Enthalpies of formation, H (eV), and transition states barriers, ΔE (eV), to obtain different fragments from the inner part of the hole in the graphene layer. C and c indicate finite-size clusters and periodic-cell models, respectively.

	H (eV)		ΔE(eV)
Molecule	C	c	C	c
CH2	−3.22	−3.46	0.65	0.59
CH3	−5.46	−5.73	0.33	0.29
C2H2	+1.52	+1.33	2.35	2.18
C2H4	+0.81	+0.74	1.93	1.79
C2H6	−0.61	−0.82	1.48	1.67

Figure 4.

(color online) Top: pictorial sketch of the initial (IS), transition (TS) and final (FS) states for the CH₃ dettachment. Bottom: Energy barriers for the proposed mechanism of breaking a C–C bond in the edge of a H saturated graphene nano-ribbon.
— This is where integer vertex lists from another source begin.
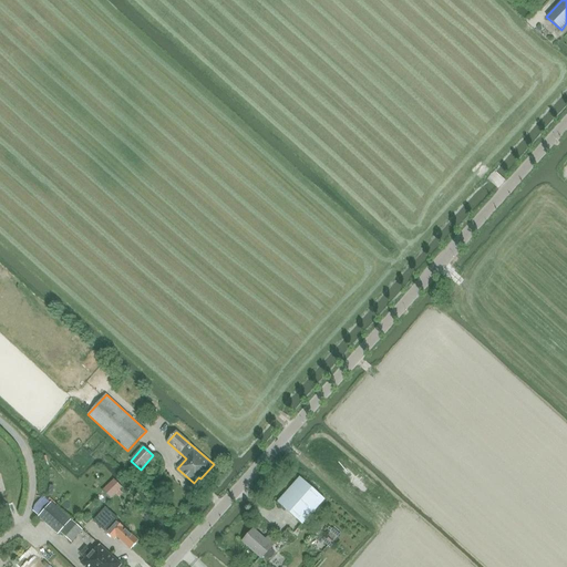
[(302,525),(325,500),(300,477),(278,503),(302,525)]
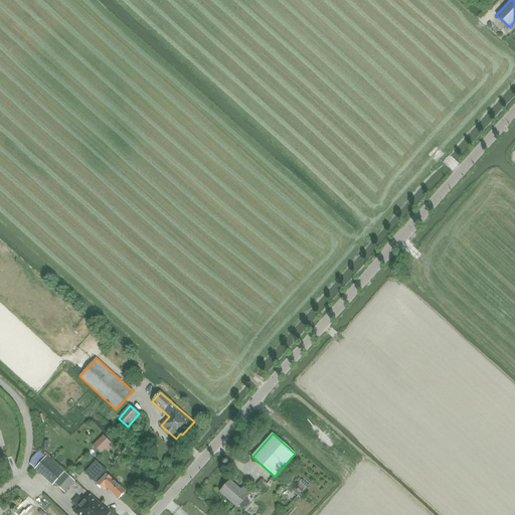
[(91,447),(99,440),(96,436),(88,443),(91,447)]
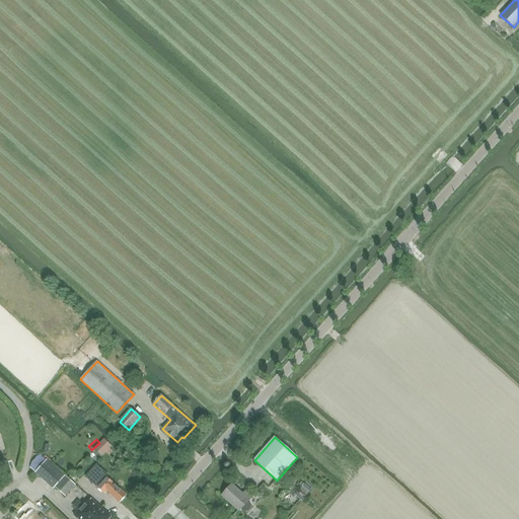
[(105,452),(112,446),(104,439),(98,445),(105,452)]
A chemisorbed H on top a C atom (continuous circle, referred in the text as the first C) moves towards a transition state located in between the second C (dashed circle) to create fragments like CH₂ (inset) or CH₃ (upper pannel). (○,□) CH₂ and CH₃ from a H saturated edge; and (◇,△) CH₂ and CH₃ from a H saturated hole.

Conclusions

Summarizing, in this letter we propose a mechanism underlying the formation of prototypical hydrocarbons, hydrocarbyls, and other polyaromatics from hydrogenated graphene. We have studied the formation of large holes on graphene upon atomic hydrogen adsorption and high-T annealing, as observed in experiments performed in the laboratory. These have been rationalized in terms of the adsorption of H atoms around the region where the hole is expected to appear. Chemisorbed atoms act to passivate broken bonds in synergy with phonons simultaneously weakening the hard C–C bonds. This is a temperature-activated process exhibiting typical barriers of around 3 eV, and occurs at 1000 K in a few minutes. Computed transition state energies are used to determine the Boltzman probability for a thermal fluctuation to overcome such a barrier, and the time scale for an event to occur, which is of paramount importance from the practical point of view. The proposed mechanism also sheds light into possible routes for the creation in the circumstellar medium of small hydrocarbons and hydrocarbyls, such as CH₂, CH₃, C₂H₂, C₂H₂⁻, C₂H₄ and C₂H₆.